__Instruction__
Every entry below is to be retyped exactly as it appears.

__Provided records__
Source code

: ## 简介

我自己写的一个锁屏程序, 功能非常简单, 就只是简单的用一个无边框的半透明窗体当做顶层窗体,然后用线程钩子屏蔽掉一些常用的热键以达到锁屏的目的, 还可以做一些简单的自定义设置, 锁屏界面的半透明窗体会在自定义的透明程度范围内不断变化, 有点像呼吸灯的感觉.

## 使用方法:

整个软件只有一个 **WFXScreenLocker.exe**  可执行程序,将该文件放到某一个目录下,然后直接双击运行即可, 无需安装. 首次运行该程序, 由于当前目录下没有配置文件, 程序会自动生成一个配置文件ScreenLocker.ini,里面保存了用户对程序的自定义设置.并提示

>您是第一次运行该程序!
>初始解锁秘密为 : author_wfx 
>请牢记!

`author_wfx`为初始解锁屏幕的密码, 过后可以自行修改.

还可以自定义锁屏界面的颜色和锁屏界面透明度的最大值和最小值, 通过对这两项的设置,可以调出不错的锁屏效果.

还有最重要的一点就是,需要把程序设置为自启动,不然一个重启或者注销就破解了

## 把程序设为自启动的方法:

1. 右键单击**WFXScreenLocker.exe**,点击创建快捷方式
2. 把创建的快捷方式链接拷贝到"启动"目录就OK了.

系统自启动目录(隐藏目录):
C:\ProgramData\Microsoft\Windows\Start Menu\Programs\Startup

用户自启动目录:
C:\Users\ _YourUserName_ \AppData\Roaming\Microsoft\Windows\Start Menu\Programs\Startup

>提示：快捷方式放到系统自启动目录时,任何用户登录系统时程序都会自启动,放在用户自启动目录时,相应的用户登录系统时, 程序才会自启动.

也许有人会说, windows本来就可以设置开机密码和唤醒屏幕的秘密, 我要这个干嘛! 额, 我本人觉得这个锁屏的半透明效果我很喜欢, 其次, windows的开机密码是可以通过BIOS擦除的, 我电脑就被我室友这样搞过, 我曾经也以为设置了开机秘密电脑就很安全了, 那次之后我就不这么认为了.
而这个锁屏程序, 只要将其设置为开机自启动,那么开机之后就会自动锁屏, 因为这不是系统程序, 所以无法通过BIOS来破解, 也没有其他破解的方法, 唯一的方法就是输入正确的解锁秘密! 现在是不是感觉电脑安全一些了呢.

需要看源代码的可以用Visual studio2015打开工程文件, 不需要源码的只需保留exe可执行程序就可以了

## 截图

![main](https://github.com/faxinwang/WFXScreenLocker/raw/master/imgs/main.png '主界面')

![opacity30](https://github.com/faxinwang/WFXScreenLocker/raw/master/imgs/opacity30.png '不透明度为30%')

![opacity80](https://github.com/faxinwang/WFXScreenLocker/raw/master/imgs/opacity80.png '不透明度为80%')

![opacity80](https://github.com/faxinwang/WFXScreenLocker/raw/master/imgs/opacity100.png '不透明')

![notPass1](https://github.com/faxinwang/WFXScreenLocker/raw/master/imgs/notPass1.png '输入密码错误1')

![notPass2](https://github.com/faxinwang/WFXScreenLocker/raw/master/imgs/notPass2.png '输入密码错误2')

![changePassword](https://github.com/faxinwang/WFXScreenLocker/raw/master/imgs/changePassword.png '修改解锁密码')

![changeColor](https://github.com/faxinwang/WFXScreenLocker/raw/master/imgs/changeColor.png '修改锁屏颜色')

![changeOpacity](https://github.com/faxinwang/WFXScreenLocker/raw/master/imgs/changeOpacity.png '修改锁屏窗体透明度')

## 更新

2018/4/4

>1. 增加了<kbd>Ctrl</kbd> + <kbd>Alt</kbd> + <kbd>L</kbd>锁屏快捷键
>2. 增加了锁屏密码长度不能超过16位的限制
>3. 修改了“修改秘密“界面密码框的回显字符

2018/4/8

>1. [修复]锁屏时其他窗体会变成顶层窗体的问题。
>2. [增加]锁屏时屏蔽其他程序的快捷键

__Written reply__
Source code

: ## 简介

我自己写的一个锁屏程序, 功能非常简单, 就只是简单的用一个无边框的半透明窗体当做顶层窗体,然后用线程钩子屏蔽掉一些常用的热键以达到锁屏的目的, 还可以做一些简单的自定义设置, 锁屏界面的半透明窗体会在自定义的透明程度范围内不断变化, 有点像呼吸灯的感觉.

## 使用方法:

整个软件只有一个 **WFXScreenLocker.exe**  可执行程序,将该文件放到某一个目录下,然后直接双击运行即可, 无需安装. 首次运行该程序, 由于当前目录下没有配置文件, 程序会自动生成一个配置文件ScreenLocker.ini,里面保存了用户对程序的自定义设置.并提示

>您是第一次运行该程序!
>初始解锁秘密为 : author_wfx 
>请牢记!

`author_wfx`为初始解锁屏幕的密码, 过后可以自行修改.

还可以自定义锁屏界面的颜色和锁屏界面透明度的最大值和最小值, 通过对这两项的设置,可以调出不错的锁屏效果.

还有最重要的一点就是,需要把程序设置为自启动,不然一个重启或者注销就破解了

## 把程序设为自启动的方法:

1. 右键单击**WFXScreenLocker.exe**,点击创建快捷方式
2. 把创建的快捷方式链接拷贝到"启动"目录就OK了.

系统自启动目录(隐藏目录):
C:\ProgramData\Microsoft\Windows\Start Menu\Programs\Startup

用户自启动目录:
C:\Users\ _YourUserName_ \AppData\Roaming\Microsoft\Windows\Start Menu\Programs\Startup

>提示：快捷方式放到系统自启动目录时,任何用户登录系统时程序都会自启动,放在用户自启动目录时,相应的用户登录系统时, 程序才会自启动.

也许有人会说, windows本来就可以设置开机密码和唤醒屏幕的秘密, 我要这个干嘛! 额, 我本人觉得这个锁屏的半透明效果我很喜欢, 其次, windows的开机密码是可以通过BIOS擦除的, 我电脑就被我室友这样搞过, 我曾经也以为设置了开机秘密电脑就很安全了, 那次之后我就不这么认为了.
而这个锁屏程序, 只要将其设置为开机自启动,那么开机之后就会自动锁屏, 因为这不是系统程序, 所以无法通过BIOS来破解, 也没有其他破解的方法, 唯一的方法就是输入正确的解锁秘密! 现在是不是感觉电脑安全一些了呢.

需要看源代码的可以用Visual studio2015打开工程文件, 不需要源码的只需保留exe可执行程序就可以了

## 截图

![main](https://github.com/faxinwang/WFXScreenLocker/raw/master/imgs/main.png '主界面')

![opacity30](https://github.com/faxinwang/WFXScreenLocker/raw/master/imgs/opacity30.png '不透明度为30%')

![opacity80](https://github.com/faxinwang/WFXScreenLocker/raw/master/imgs/opacity80.png '不透明度为80%')

![opacity80](https://github.com/faxinwang/WFXScreenLocker/raw/master/imgs/opacity100.png '不透明')

![notPass1](https://github.com/faxinwang/WFXScreenLocker/raw/master/imgs/notPass1.png '输入密码错误1')

![notPass2](https://github.com/faxinwang/WFXScreenLocker/raw/master/imgs/notPass2.png '输入密码错误2')

![changePassword](https://github.com/faxinwang/WFXScreenLocker/raw/master/imgs/changePassword.png '修改解锁密码')

![changeColor](https://github.com/faxinwang/WFXScreenLocker/raw/master/imgs/changeColor.png '修改锁屏颜色')

![changeOpacity](https://github.com/faxinwang/WFXScreenLocker/raw/master/imgs/changeOpacity.png '修改锁屏窗体透明度')

## 更新

2018/4/4

>1. 增加了<kbd>Ctrl</kbd> + <kbd>Alt</kbd> + <kbd>L</kbd>锁屏快捷键
>2. 增加了锁屏密码长度不能超过16位的限制
>3. 修改了“修改秘密“界面密码框的回显字符

2018/4/8

>1. [修复]锁屏时其他窗体会变成顶层窗体的问题。
>2. [增加]锁屏时屏蔽其他程序的快捷键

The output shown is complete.